Communities of color have significantly higher rates of traffic fatalities, according to federal research.

New federal data from the National Highway Traffic Safety Administration (NHTSA) reveals “significant disparities” in traffic fatalities between racial and ethnic groups in the United States, according to an article by Dan Rosenbaum in Smart Cities Dive.
Research undertaken in 2022, the first of its kind to examine “traffic safety in the context of race and ethnicity,” found that traffic deaths per 100,000 varied from 10.92 for White people to 24.75 for American Indian or Alaska Native people. Pedestrian deaths showed even stronger disparities: “In 2018, the pedestrian fatality rate for American Indian or Alaska Native people was 3.42 times the rate for White people; for Black people, it was 1.97 times the rate for White people.
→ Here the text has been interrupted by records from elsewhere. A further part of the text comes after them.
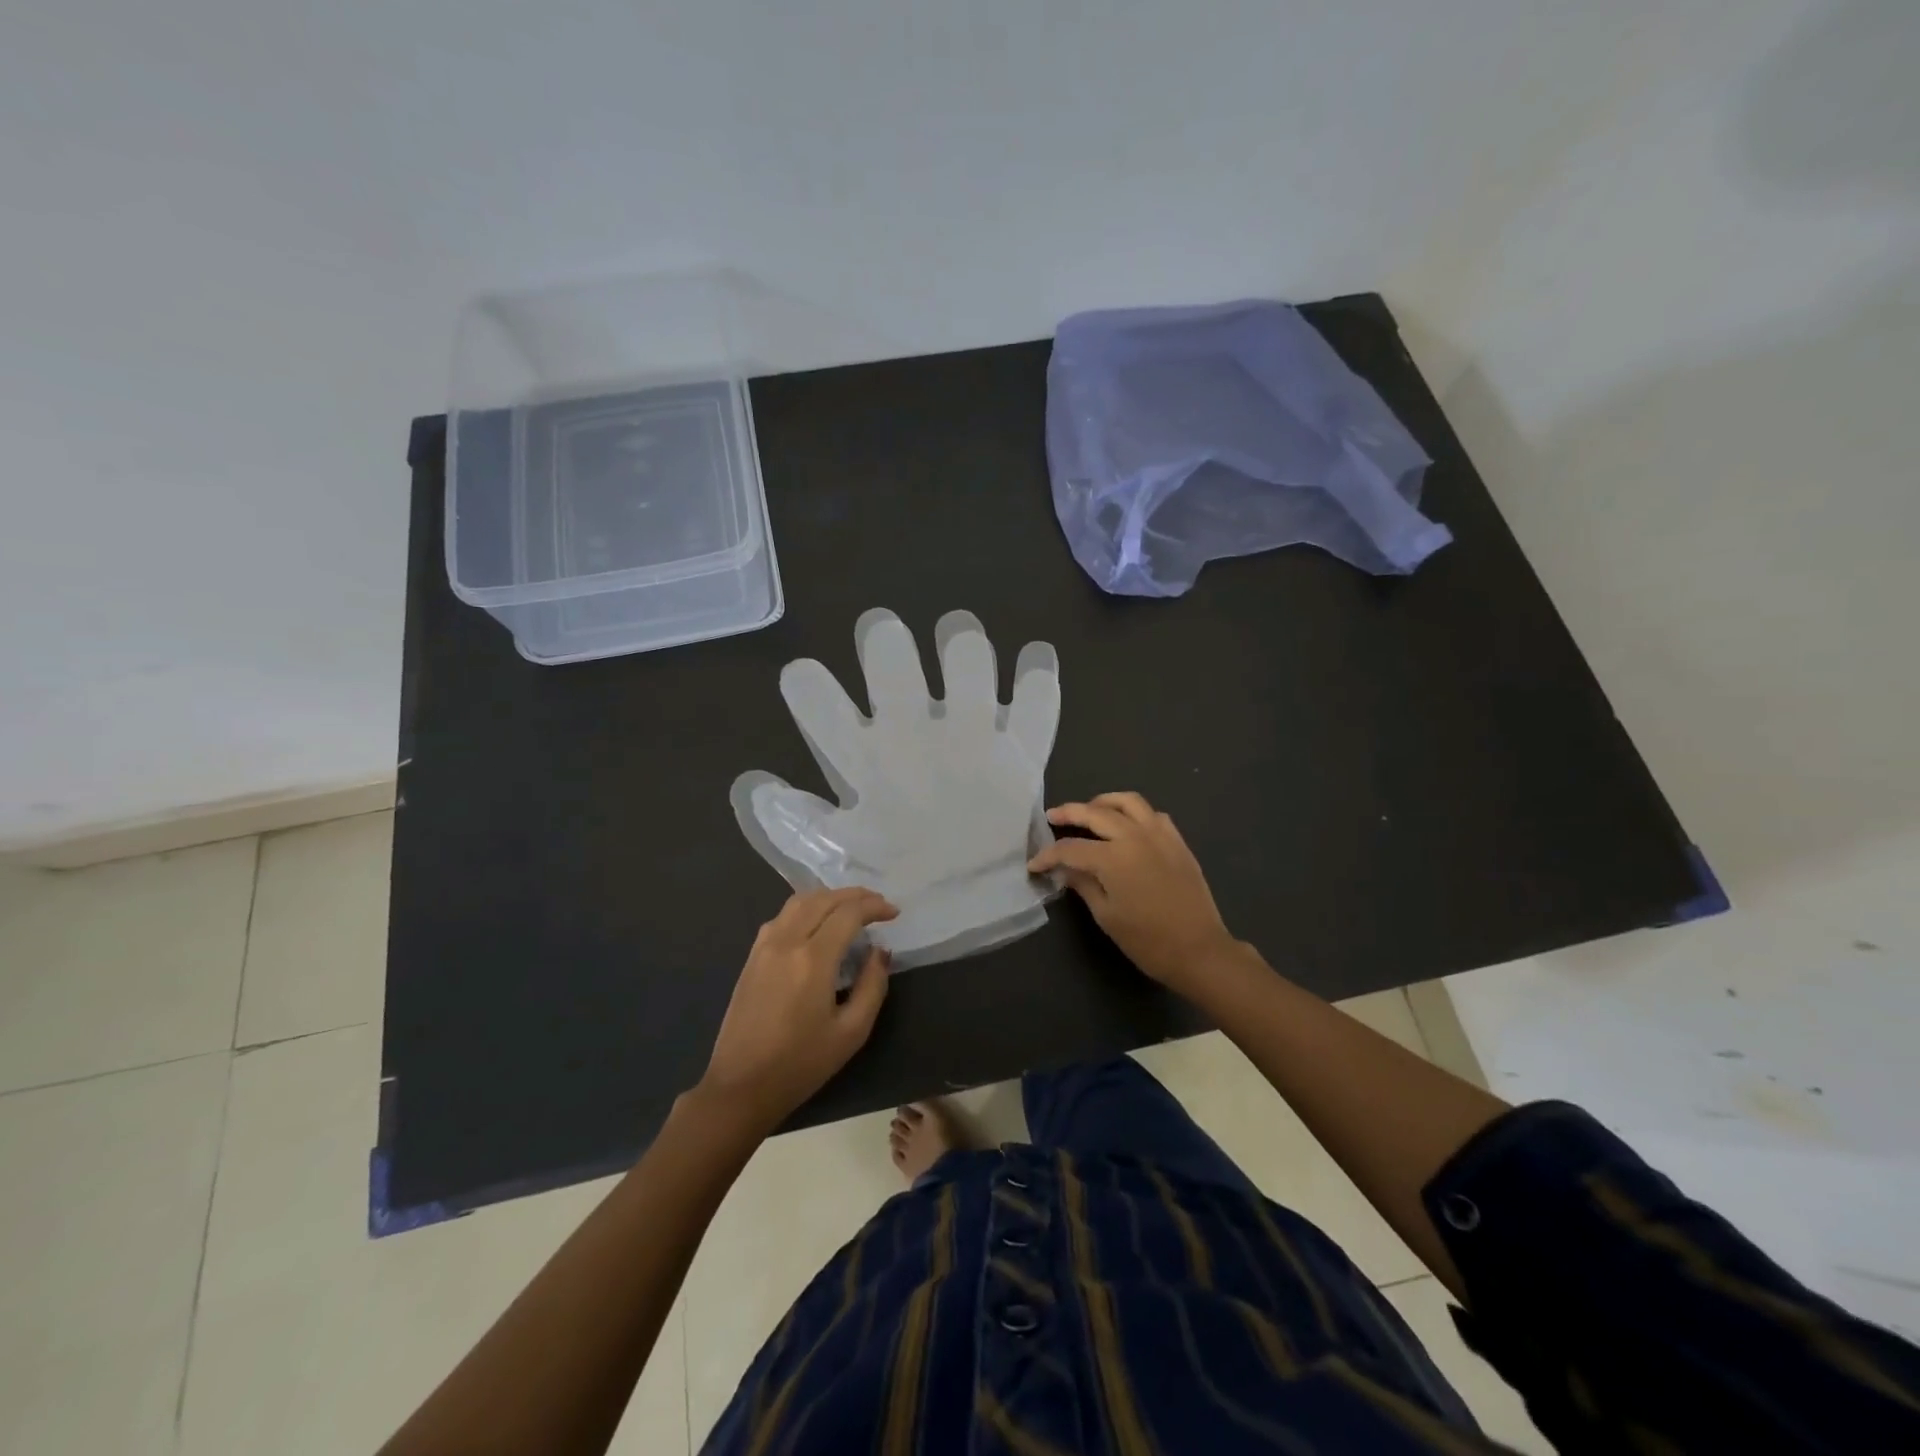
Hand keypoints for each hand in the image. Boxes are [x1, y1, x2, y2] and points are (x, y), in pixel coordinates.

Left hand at [697, 887, 898, 1129]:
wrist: (740, 1087)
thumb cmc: (801, 1064)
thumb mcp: (851, 1032)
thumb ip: (872, 985)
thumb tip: (880, 952)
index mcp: (813, 959)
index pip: (848, 913)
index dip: (875, 907)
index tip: (894, 913)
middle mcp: (787, 941)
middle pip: (824, 899)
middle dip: (855, 895)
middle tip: (878, 904)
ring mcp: (764, 946)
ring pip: (799, 901)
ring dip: (829, 897)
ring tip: (851, 907)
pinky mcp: (751, 957)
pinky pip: (782, 916)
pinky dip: (806, 907)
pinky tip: (817, 922)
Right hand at [1027, 792, 1241, 995]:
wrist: (1200, 951)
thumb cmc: (1148, 941)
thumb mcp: (1106, 916)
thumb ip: (1083, 885)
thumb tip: (1065, 869)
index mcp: (1113, 858)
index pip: (1071, 848)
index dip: (1048, 855)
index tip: (1035, 864)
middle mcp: (1135, 837)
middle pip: (1095, 813)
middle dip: (1070, 812)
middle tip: (1053, 816)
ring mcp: (1160, 835)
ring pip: (1128, 802)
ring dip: (1104, 802)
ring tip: (1090, 811)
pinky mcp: (1177, 841)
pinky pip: (1152, 814)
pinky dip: (1134, 813)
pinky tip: (1126, 826)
Asian pedestrians died at slightly more than half the rate of White pedestrians.”
The NHTSA did not offer an answer for why these disparities exist, but infrastructure—or the lack thereof in historically disinvested neighborhoods—could be a factor.
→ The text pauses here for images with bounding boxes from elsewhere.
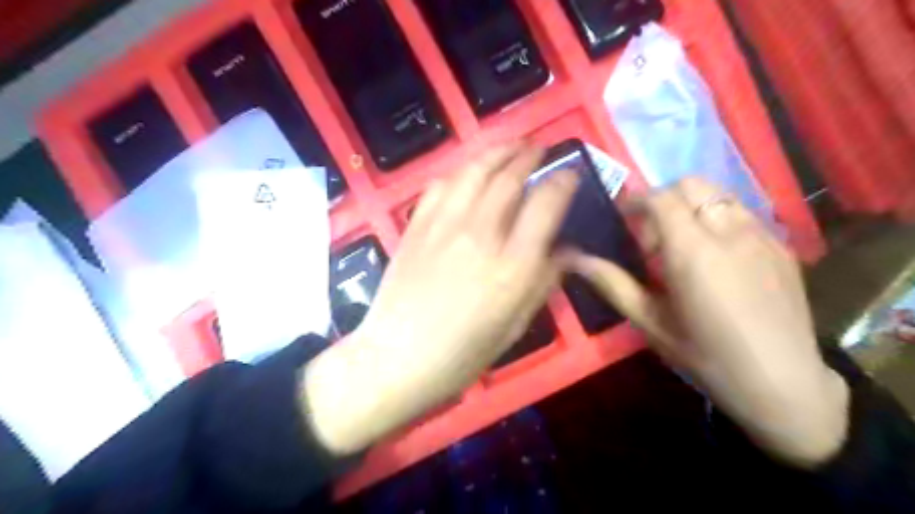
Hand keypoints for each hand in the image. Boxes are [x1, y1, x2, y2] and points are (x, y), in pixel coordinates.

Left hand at [307, 141, 578, 452]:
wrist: (396, 357)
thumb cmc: (462, 353)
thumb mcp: (515, 325)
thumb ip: (544, 281)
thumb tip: (566, 251)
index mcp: (512, 265)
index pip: (546, 203)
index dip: (563, 181)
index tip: (570, 174)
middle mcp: (481, 235)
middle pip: (510, 176)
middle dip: (530, 154)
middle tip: (541, 147)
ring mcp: (444, 225)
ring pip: (474, 170)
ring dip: (497, 151)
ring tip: (511, 146)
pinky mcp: (416, 225)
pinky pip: (441, 184)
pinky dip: (461, 171)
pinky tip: (469, 172)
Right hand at [567, 178, 850, 467]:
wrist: (785, 386)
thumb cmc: (706, 357)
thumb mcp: (650, 323)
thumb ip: (612, 283)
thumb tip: (575, 258)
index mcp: (693, 252)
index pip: (661, 198)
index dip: (637, 201)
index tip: (624, 219)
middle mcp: (730, 231)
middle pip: (692, 184)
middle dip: (664, 198)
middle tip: (653, 235)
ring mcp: (762, 235)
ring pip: (719, 194)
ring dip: (692, 207)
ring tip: (685, 244)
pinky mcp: (782, 246)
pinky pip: (742, 213)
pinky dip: (718, 219)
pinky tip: (717, 256)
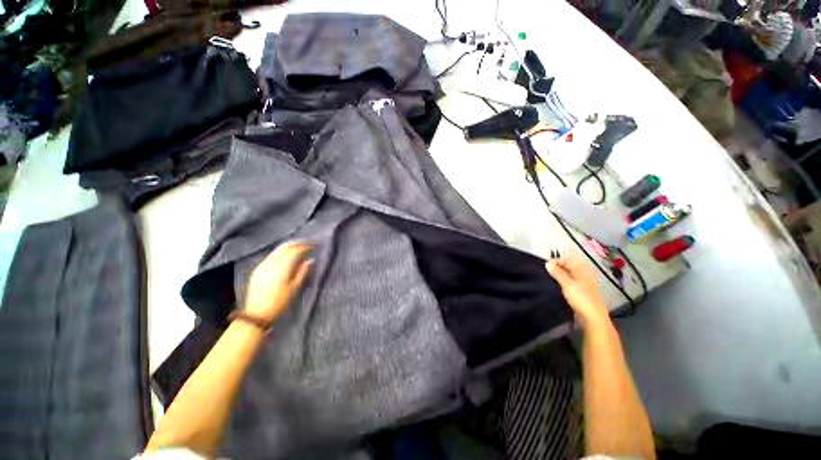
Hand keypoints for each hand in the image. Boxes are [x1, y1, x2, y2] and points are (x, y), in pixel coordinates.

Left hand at [244, 241, 313, 323]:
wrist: (257, 314)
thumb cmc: (280, 302)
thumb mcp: (295, 287)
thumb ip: (303, 271)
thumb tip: (311, 260)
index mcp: (283, 267)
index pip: (296, 250)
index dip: (306, 246)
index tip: (315, 245)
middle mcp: (272, 262)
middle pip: (285, 246)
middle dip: (298, 243)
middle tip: (308, 243)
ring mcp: (263, 265)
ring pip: (278, 250)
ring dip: (289, 247)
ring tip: (299, 248)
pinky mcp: (258, 269)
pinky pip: (271, 256)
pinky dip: (281, 253)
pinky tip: (286, 257)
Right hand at [545, 256, 608, 327]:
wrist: (593, 318)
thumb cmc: (581, 299)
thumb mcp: (567, 284)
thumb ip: (557, 273)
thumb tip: (547, 263)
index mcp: (583, 271)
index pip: (568, 260)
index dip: (556, 261)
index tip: (545, 266)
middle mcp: (585, 275)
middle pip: (569, 267)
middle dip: (557, 268)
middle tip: (546, 272)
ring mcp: (584, 284)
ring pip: (569, 275)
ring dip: (560, 276)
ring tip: (549, 279)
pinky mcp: (582, 293)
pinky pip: (571, 283)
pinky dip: (563, 282)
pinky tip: (557, 287)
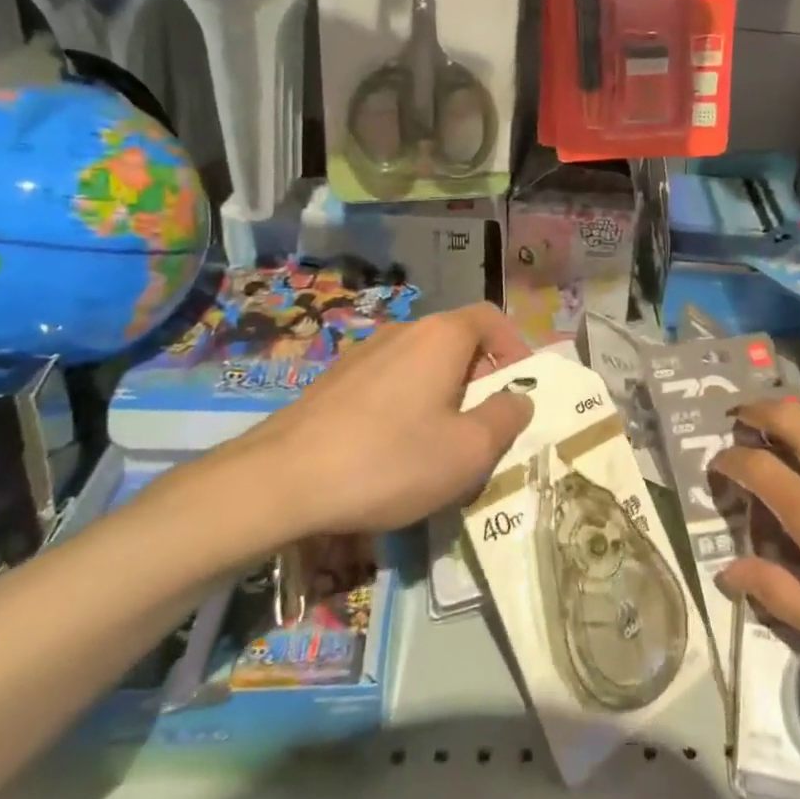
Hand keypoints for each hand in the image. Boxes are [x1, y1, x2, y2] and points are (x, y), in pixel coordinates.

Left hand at [158, 304, 534, 571]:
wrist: (279, 481)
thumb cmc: (389, 461)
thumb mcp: (468, 451)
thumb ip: (506, 418)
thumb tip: (520, 398)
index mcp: (441, 336)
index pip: (491, 318)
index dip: (515, 348)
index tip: (519, 391)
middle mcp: (403, 331)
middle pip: (457, 341)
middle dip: (481, 378)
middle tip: (484, 427)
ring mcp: (363, 353)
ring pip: (422, 363)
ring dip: (444, 394)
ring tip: (440, 444)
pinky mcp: (335, 380)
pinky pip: (390, 381)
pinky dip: (407, 404)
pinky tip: (393, 451)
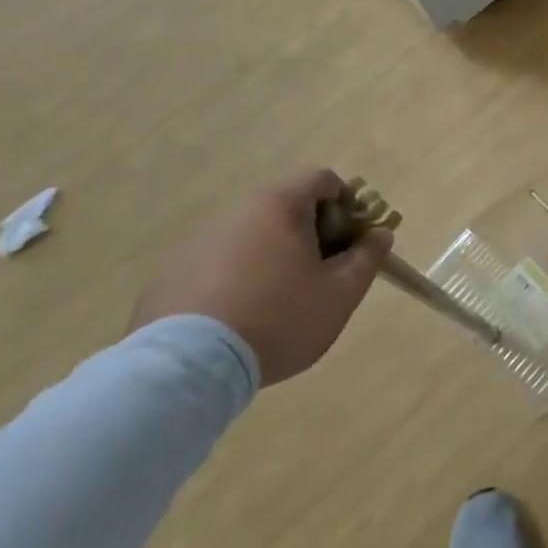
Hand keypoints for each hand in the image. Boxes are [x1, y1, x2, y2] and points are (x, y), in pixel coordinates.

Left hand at [129, 168, 391, 386]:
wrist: (188, 368)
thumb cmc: (280, 318)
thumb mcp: (341, 293)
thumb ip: (367, 257)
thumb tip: (379, 234)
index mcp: (278, 206)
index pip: (322, 179)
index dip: (347, 204)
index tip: (351, 241)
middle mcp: (235, 213)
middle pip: (285, 209)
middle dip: (310, 235)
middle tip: (321, 277)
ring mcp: (195, 243)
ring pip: (250, 239)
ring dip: (271, 258)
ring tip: (276, 306)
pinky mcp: (168, 276)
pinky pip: (216, 267)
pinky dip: (234, 281)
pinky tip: (237, 321)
Shannon Hughes, a deputy regional administrator for NHTSA, said reducing traffic fatalities starts with a “safe system approach” that acknowledges the potential for human error and focuses on safe infrastructure that minimizes risk for all road users. “DOT’s safe system approach calls not just for safer drivers and pedestrians, but for safer road and vehicle design, reduced speeds and better post-crash care.”